Tag Archives: Online

Torrent Auditor

I have now migrated the python torrent client that I’ve been working on to a google code project.

It lives at torrentauditor and now has basic support for actually downloading torrent files.

I researched the bittorrent extension protocols this week, but was somewhat frustrated by what I found.

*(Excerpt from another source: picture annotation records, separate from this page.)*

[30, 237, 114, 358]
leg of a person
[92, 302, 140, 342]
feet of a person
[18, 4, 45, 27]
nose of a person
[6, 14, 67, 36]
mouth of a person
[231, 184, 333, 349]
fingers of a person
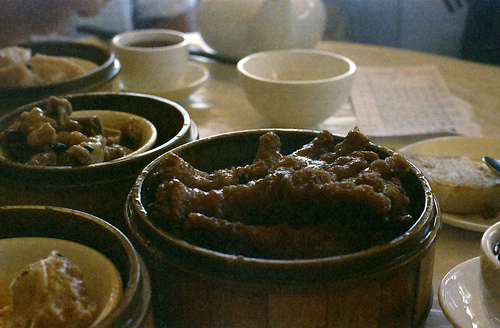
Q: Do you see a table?
A: Yes, there is a table.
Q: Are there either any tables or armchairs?
A: Yes, there is a table.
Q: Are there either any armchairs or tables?
A: Yes, there is a table.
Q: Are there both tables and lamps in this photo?
A: No, there is a table but no lamps.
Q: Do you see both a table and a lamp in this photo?
A: No, there is a table but no lamps.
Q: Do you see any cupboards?
A: No, there are no cupboards.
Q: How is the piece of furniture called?
A: The piece of furniture is a table.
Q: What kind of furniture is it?
A: The piece of furniture is a table.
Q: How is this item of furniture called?
A: This is a table.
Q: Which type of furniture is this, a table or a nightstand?
A: This is a table.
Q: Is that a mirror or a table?
A: That is a table.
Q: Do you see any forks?
A: No, there are no forks.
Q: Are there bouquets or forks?
A: No, there are no forks or bouquets.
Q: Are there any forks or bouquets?
A: No, there are no forks or bouquets.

Most of the interesting ones are implemented on a per-client basis, and aren’t well documented outside of that client. The Vuze client it turns out switches to an entirely different application specific protocol when it meets another client of the same time. The libtorrent based clients do much the same thing, although they send their additional messages over the existing connection.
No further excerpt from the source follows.